Os constrangimentos da governação em Moçambique

Os constrangimentos da governação em Moçambique

7. O drama da fome e da desnutrição crónica

Por Dr. Thomas Selemane

É bom lembrar que, conforme tenho explicado, por constrangimentos da governação entendo serem os aspectos – frutos das opções governativas, portanto resultados da acção humana e não fenómenos naturais – que impedem ou dificultam o nosso desenvolvimento enquanto nação moçambicana.

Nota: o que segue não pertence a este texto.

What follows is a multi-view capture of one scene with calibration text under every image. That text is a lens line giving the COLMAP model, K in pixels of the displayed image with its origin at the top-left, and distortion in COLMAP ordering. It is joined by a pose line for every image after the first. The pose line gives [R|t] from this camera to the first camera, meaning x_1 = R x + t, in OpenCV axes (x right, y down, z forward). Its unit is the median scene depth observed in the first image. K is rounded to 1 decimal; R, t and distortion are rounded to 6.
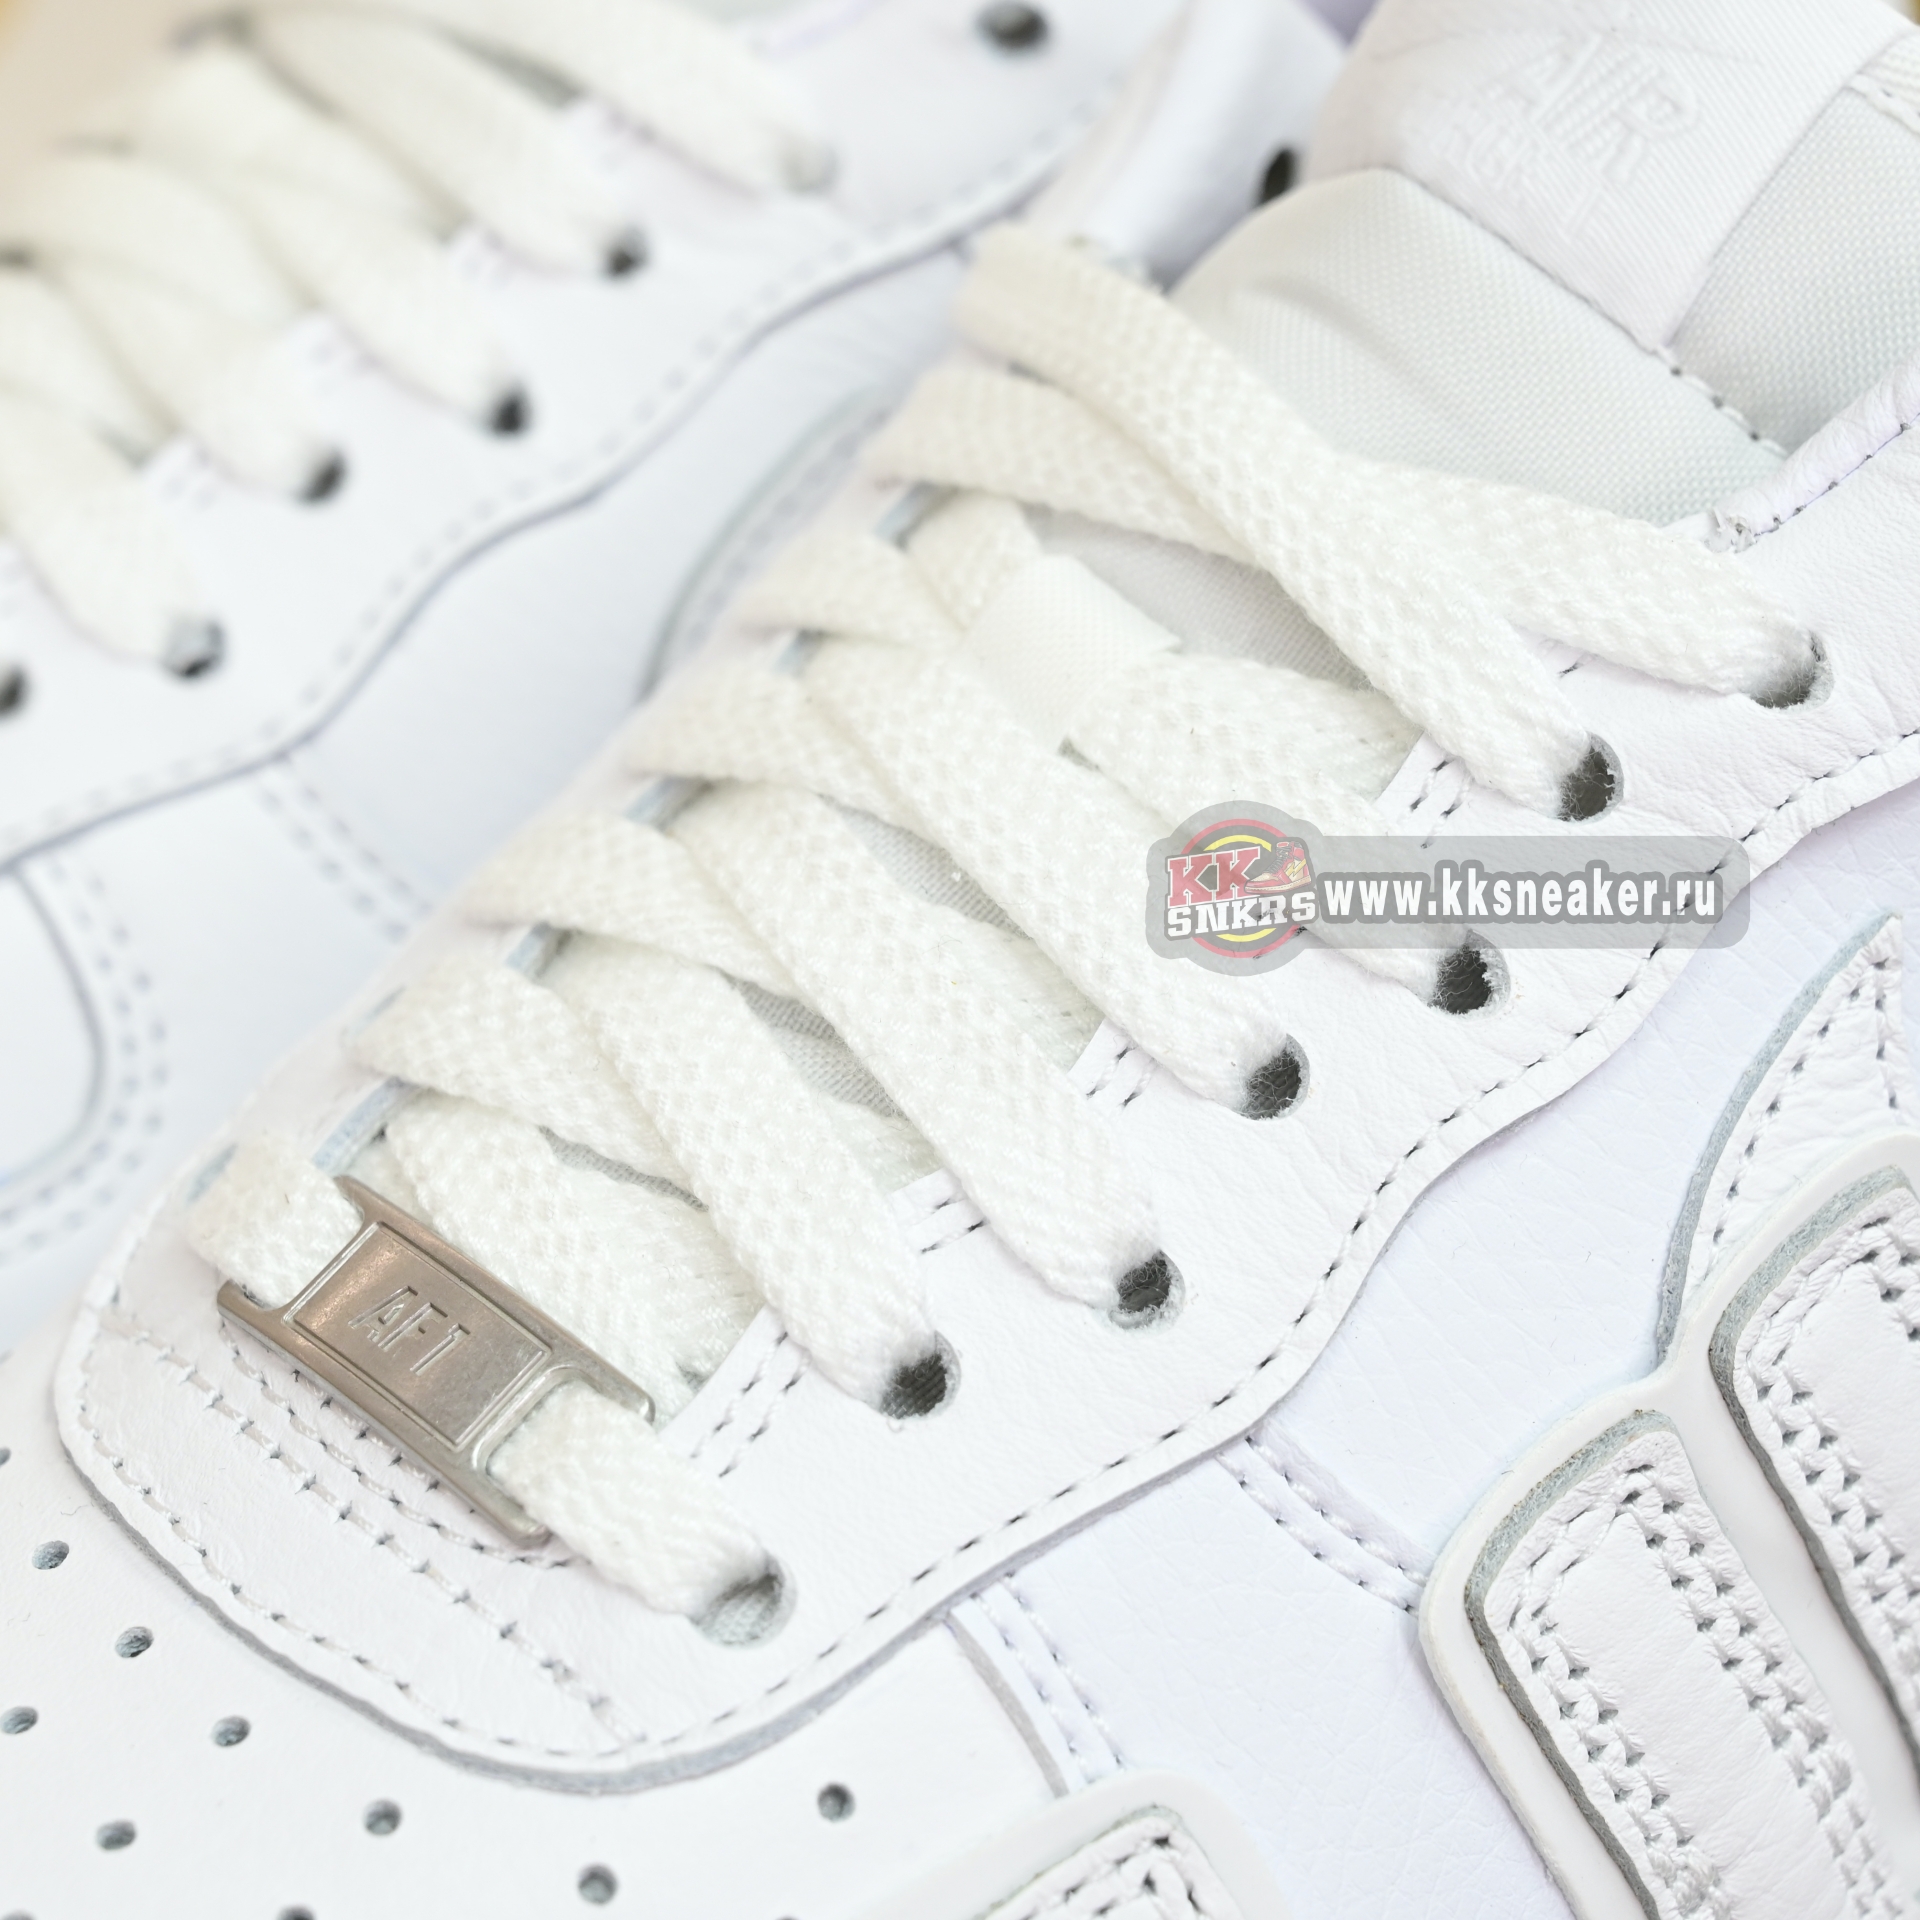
lens RADIAL K [[5805.4, 0, 960.0], [0, 5805.4, 960.0], [0, 0, 1]] dist [0.019893, -0.466547]
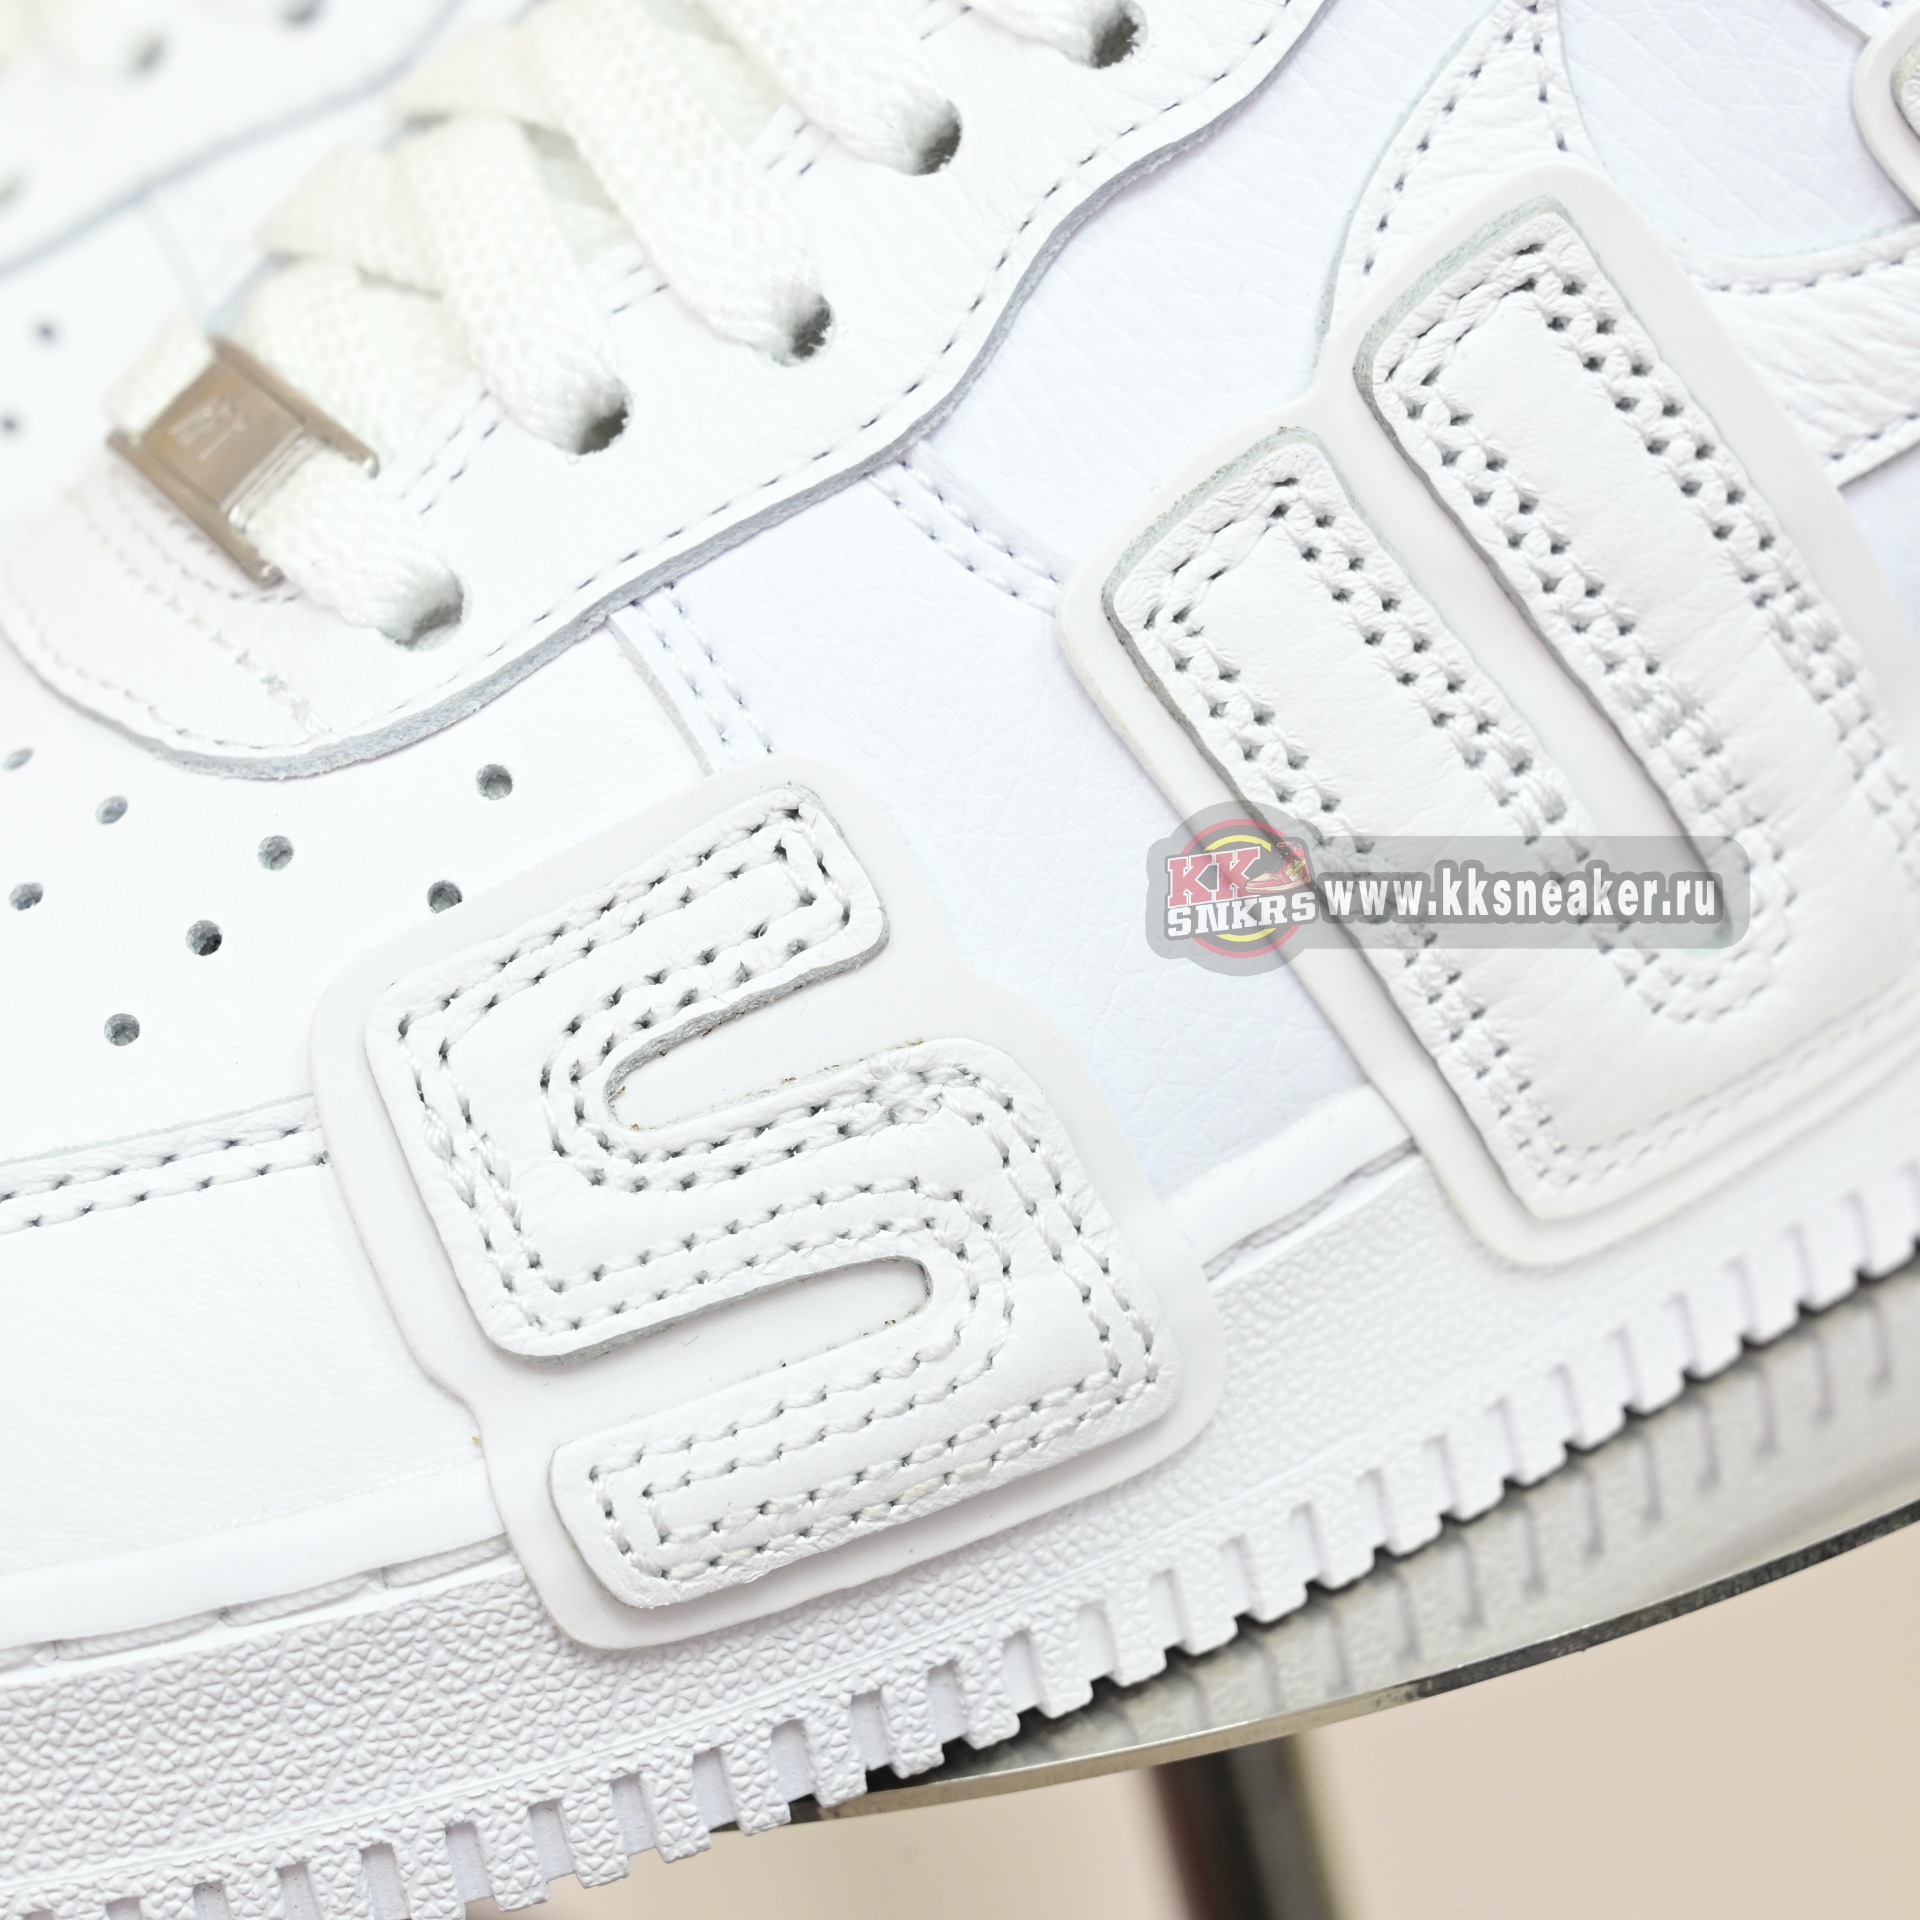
lens RADIAL K [[5805.4, 0, 960.0], [0, 5805.4, 960.0], [0, 0, 1]] dist [0.019893, -0.466547]
pose [[0.945504, -0.045809, -0.322371, 0.397674], [0.023817, 0.997132, -0.071837, 0.248842], [0.324737, 0.060245, 0.943884, -0.008417]]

No ano passado, 2022, vários órgãos de comunicação social noticiaram o facto de haver no nosso país mais de um milhão e meio de pessoas em situação de insegurança alimentar. Diziam as notícias que as razões para o tal drama estavam resumidas nos ataques terroristas em Cabo Delgado e nos desastres naturais – nomeadamente os ciclones Kenneth e IDAI. E acrescentou a imprensa que apesar de Moçambique ter registado na última década uma redução nos níveis de insegurança alimentar de 43% para 38%, desafios persistem, pois, há muitas mulheres grávidas e crianças que passam fome.

Ora, o que a imprensa não disse é o seguinte:

1) Moçambique é um país com 35 milhões de terra arável (utilizável para agricultura e pecuária), mas apenas 14% dessa terra é utilizada. O resto não é utilizado não devido a um desastre natural nem ao terrorismo, mas devido a decisões ou opções políticas tomadas por quem governa o país.

2) Com tanta terra arável, muita mão-de-obra disponível e tendo a agricultura definida na Constituição da República como sendo a base de desenvolvimento do país, ainda assim, o país tem cerca de metade das crianças (48%) em situação de desnutrição crónica. Porquê? Por uma série de razões que se podem resumir nos seguintes factores:

  1. a) o sector da agricultura, particularmente o sector familiar e de produção alimentar, apesar de concentrarem 70% da força de trabalho a nível nacional, recebem pouca atenção política e orçamental.
  2. b) a maior quantidade de investimento directo estrangeiro e de inovação acontecem nos sectores de mineração, petróleo e gás, deixando para trás a produção alimentar.
  3. c) grande parte da indústria agrícola foi desmantelada no processo de transformação do país de socialista para capitalista nos anos 1980 e 1990.
  4. d) os nossos governantes contentam-se com a situação de produzir o que não comemos e só exportamos (algodão, tabaco, gergelim, bananas, etc.), e de importarmos o que comemos (arroz, farinha de milho, trigo, etc.).
  5. e) a nossa rede de estradas – como demonstrei no meu texto do mês passado – está configurada para servir os interesses dos países vizinhos, deixando para o segundo plano a ligação entre as zonas de produção agrícola e as zonas de consumo dentro de cada província ou de cada distrito.

 

Vemos, então, que o principal problema reside na secundarização da agricultura. Para inverter a secundarização da agricultura, é necessário que o Poder assuma realmente o princípio constitucional, elaborando e fazendo cumprir uma política agrária explícita, ajustada e estável, com instituições de gestão profissional, que sejam eficazes e eficientes, e com maior afectação de recursos internos. Instituições democráticas que envolvam os agentes económicos nos processos de decisão e fiscalização e tenham capacidade de gerir conflitualidades à luz do Direito e em defesa dos direitos humanos. É necessária uma política agrária que corresponda à promoção de um desenvolvimento sustentável da economia e da sociedade e que seja independente dos interesses económicos e políticos conjunturais.

Ademais, os esforços conducentes a desenvolver o sector da agricultura e produção alimentar nos próximos anos devem estar reflectidos no orçamento por acções concretas e recursos específicos direccionados para promover iniciativas dos agricultores de pequena escala, particularmente mulheres e jovens, focalizando naquelas componentes do orçamento agrário que, quando implementadas, terão impacto directo neste grupo alvo, com destaque para as áreas de: (i) apoio directo à produção, (ii) serviços de investigação e extensão agrária e rural, (iii) sistemas de irrigação de média e pequena escala, (iv) microcrédito e serviços financeiros rurais, v) gestão pós-colheita e (vi) segurança de uso e posse de terra. Particular atenção deve ser dirigida para a agricultura familiar e as opções das práticas agro-ecológicas associadas, para o alcance da soberania alimentar.